There is more and more plastic waste floating in our oceans. The so-called ‘plastic soup’. Due to weathering, sunlight and waves, this plastic breaks into little pieces. This leads to serious pollution. The oceans represent 72% of the earth’s surface and they are our main suppliers of oxygen. For more than half of the population, the ocean is their primary food source.
Plastic doesn’t decompose biologically. Plastic also releases toxic substances. All kinds of animals that live in or feed on the ocean, even the little plankton, will think the plastic waste and microplastics are food.
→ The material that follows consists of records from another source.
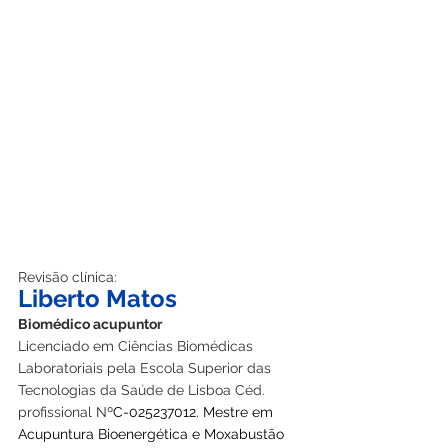
Revisão clínica:
Liberto Matos
Biomédico acupuntor
Licenciado em Ciências Biomédicas 
Laboratoriais pela Escola Superior das 
Tecnologias da Saúde de Lisboa Céd. 
profissional Nº
C-025237012. Mestre em 
Acupuntura Bioenergética e Moxabustão 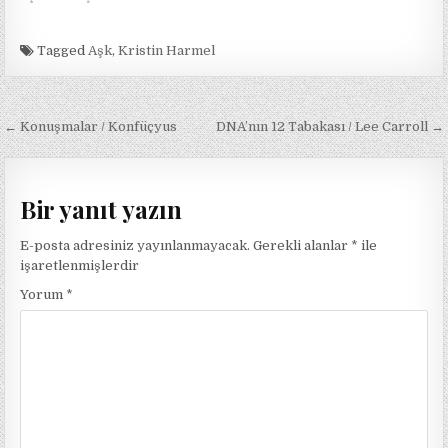
Tagged
Aşk
,
Kristin Harmel
Yazı
← Konuşmalar / Konfüçyus
DNA’nın 12 Tabakası / Lee Carroll →
gezinmesi
Bir yanıt yazın
E-posta adresiniz yayınlanmayacak.
Gerekli alanlar
*
ile
işaretlenmişlerdir
Yorum
*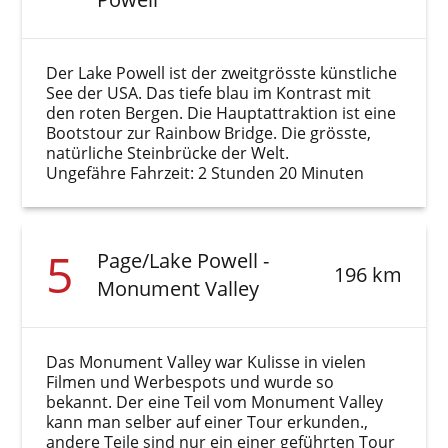
Der Lake Powell ist der zweitgrösste künstliche
See der USA. Das tiefe blau im Kontrast mit
den roten Bergen. Die Hauptattraktion ist eine
Bootstour zur Rainbow Bridge. Die grösste,
natürliche Steinbrücke der Welt.
Ungefähre Fahrzeit: 2 Stunden 20 Minuten
5
Page/Lake Powell -
196 km
Monument Valley
Das Monument Valley war Kulisse in vielen
Filmen und Werbespots und wurde so
bekannt. Der eine Teil vom Monument Valley
kann man selber auf einer Tour erkunden.,
andere Teile sind nur ein einer geführten Tour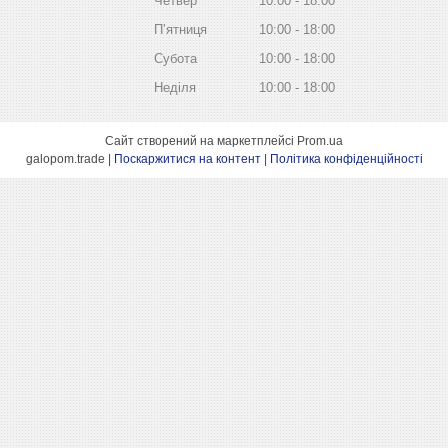
Четвер
10:00
18:00
Пʼятниця
10:00
18:00
Субота
10:00
18:00
Неділя
10:00
18:00
Сайт створений на маркетплейсі
Prom.ua
galopom.trade |
Поскаржитися на контент
|
Політика конфіденційності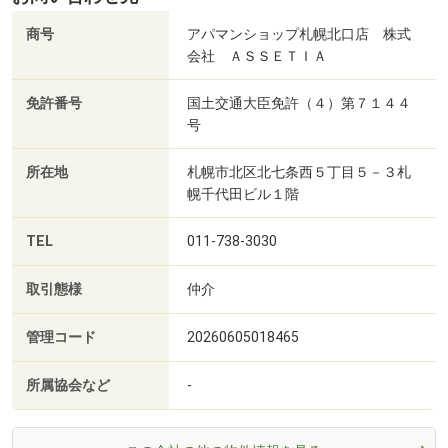
商号
アパマンショップ札幌北口店 株式
会社 ＡＳＳＥＴＩＡ
免許番号
国土交通大臣免許（４）第７１４４
号
所在地
札幌市北区北七条西５丁目５－３札
幌千代田ビル１階
TEL
011-738-3030
取引態様
仲介
管理コード
20260605018465
所属協会など
-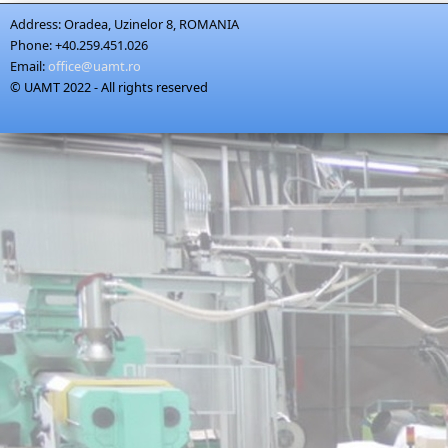
Address:
Oradea, Uzinelor 8, ROMANIA
Phone:
+40.259.451.026
Email:
office@uamt.ro
© UAMT 2022 - All rights reserved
For them, this is fatal. This toxic waste often finds its way into our food chain. The majority of this contamination comes from the land. Plastic waste that does not end up in a waste management system, for example, because it wasn’t thrown in the trash, finds its way to the sea via the rivers and other waterways. Plastic waste on land is also very harmful to animals and nature.
- About 80% of the waste that floats in our seas and oceans comes from the land.
- Gigantic amounts of plastic disappear into the oceans through streets, ditches, rivers and the sea on a daily basis..
- Worldwide, only 1% of this plastic is recycled.
- About 50% of the plastic is thrown away right after it is used.
- In the five big oceans that contain large amounts of plastic, it is estimated to have as much as 36 times more the amount of plastic than planktons.
- A lot of litter is found in parking lots, roadsides and pathways and recreational areas.
- Young people, road users and leisure groups are the major polluters.
- About 36% of all fish that we consume contains plastic.
- Through sea life and birds, the plastic also ends up in our food chain.
- About 1,000,000 sea birds and 100,000 sea mammals are killed by plastic in our oceans annually.
The plastic water bottle is an important polluter.
In addition to reuse, we want to encourage the use of tap water as a healthy, cheap and environmentally friendly alternative to water packaged in plastic (single-use) bottles. Tap water in the Netherlands is the cheapest way to quench your thirst and it’s incredibly healthy. Dutch drinking water companies supply premium quality tap water. When we use more tap water instead of bottled water, transporting plastic water bottles from one country to other countries becomes unnecessary. When we all drink more tap water instead of bottled water, this prevents the use of hundreds of indisposable plastic water bottles a day.